▶ **Problem**:
Search the data for the word "profit" and copy each line that has it.

▶ **Available data**:
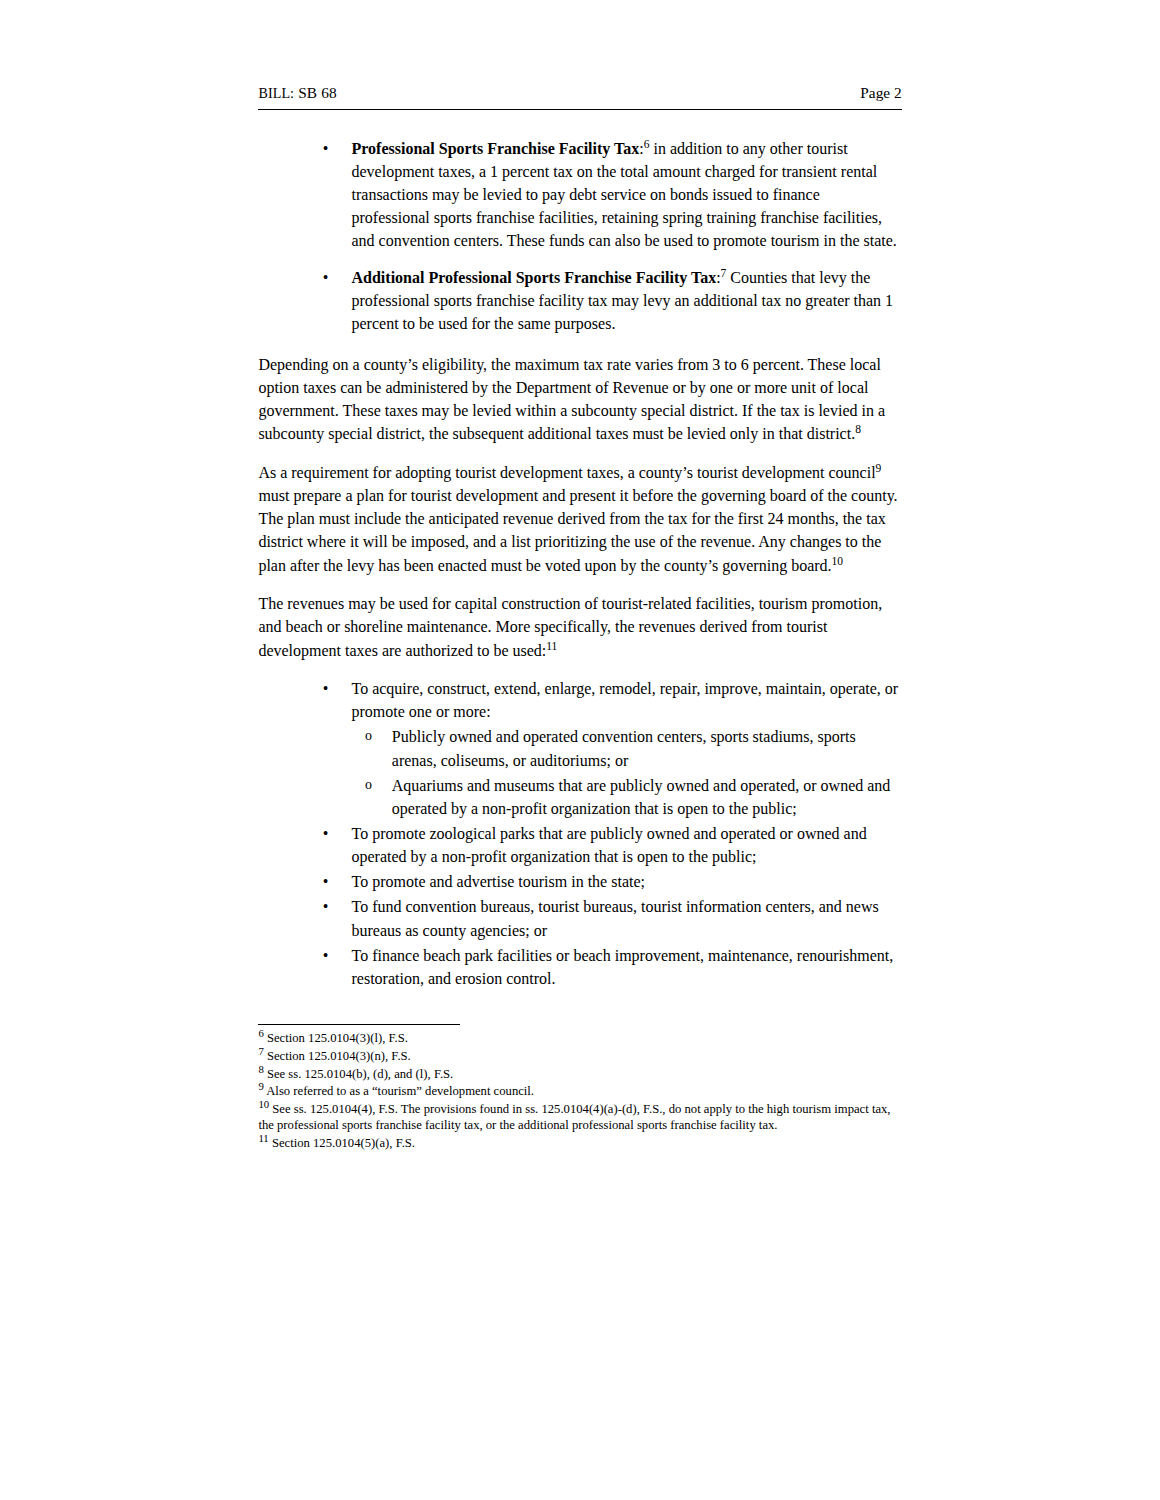BILL: SB 68
Page 2
Professional Sports Franchise Facility Tax:6 in addition to any other tourist development taxes, a 1 percent tax on the total amount charged for transient rental transactions may be levied to pay debt service on bonds issued to finance professional sports franchise facilities, retaining spring training franchise facilities, and convention centers. These funds can also be used to promote tourism in the state.
Additional Professional Sports Franchise Facility Tax:7 Counties that levy the professional sports franchise facility tax may levy an additional tax no greater than 1 percent to be used for the same purposes.
Depending on a county’s eligibility, the maximum tax rate varies from 3 to 6 percent. These local option taxes can be administered by the Department of Revenue or by one or more unit of local government. These taxes may be levied within a subcounty special district. If the tax is levied in a subcounty special district, the subsequent additional taxes must be levied only in that district.8
As a requirement for adopting tourist development taxes, a county’s tourist development council9 must prepare a plan for tourist development and present it before the governing board of the county. The plan must include the anticipated revenue derived from the tax for the first 24 months, the tax district where it will be imposed, and a list prioritizing the use of the revenue. Any changes to the plan after the levy has been enacted must be voted upon by the county’s governing board.10
The revenues may be used for capital construction of tourist-related facilities, tourism promotion, and beach or shoreline maintenance. More specifically, the revenues derived from tourist development taxes are authorized to be used:11
To acquire, construct, extend, enlarge, remodel, repair, improve, maintain, operate, or promote one or more:
Publicly owned and operated convention centers, sports stadiums, sports arenas, coliseums, or auditoriums; or
Aquariums and museums that are publicly owned and operated, or owned and operated by a non-profit organization that is open to the public;
To promote zoological parks that are publicly owned and operated or owned and operated by a non-profit organization that is open to the public;
To promote and advertise tourism in the state;
To fund convention bureaus, tourist bureaus, tourist information centers, and news bureaus as county agencies; or
To finance beach park facilities or beach improvement, maintenance, renourishment, restoration, and erosion control.
6 Section 125.0104(3)(l), F.S.
7 Section 125.0104(3)(n), F.S.
8 See ss. 125.0104(b), (d), and (l), F.S.
9 Also referred to as a “tourism” development council.
10 See ss. 125.0104(4), F.S. The provisions found in ss. 125.0104(4)(a)-(d), F.S., do not apply to the high tourism impact tax, the professional sports franchise facility tax, or the additional professional sports franchise facility tax.
11 Section 125.0104(5)(a), F.S.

▶ **Exercise output**:
Aquariums and museums that are publicly owned and operated, or owned and operated by a non-profit organization that is open to the public;
To promote zoological parks that are publicly owned and operated or owned and operated by a non-profit organization that is open to the public;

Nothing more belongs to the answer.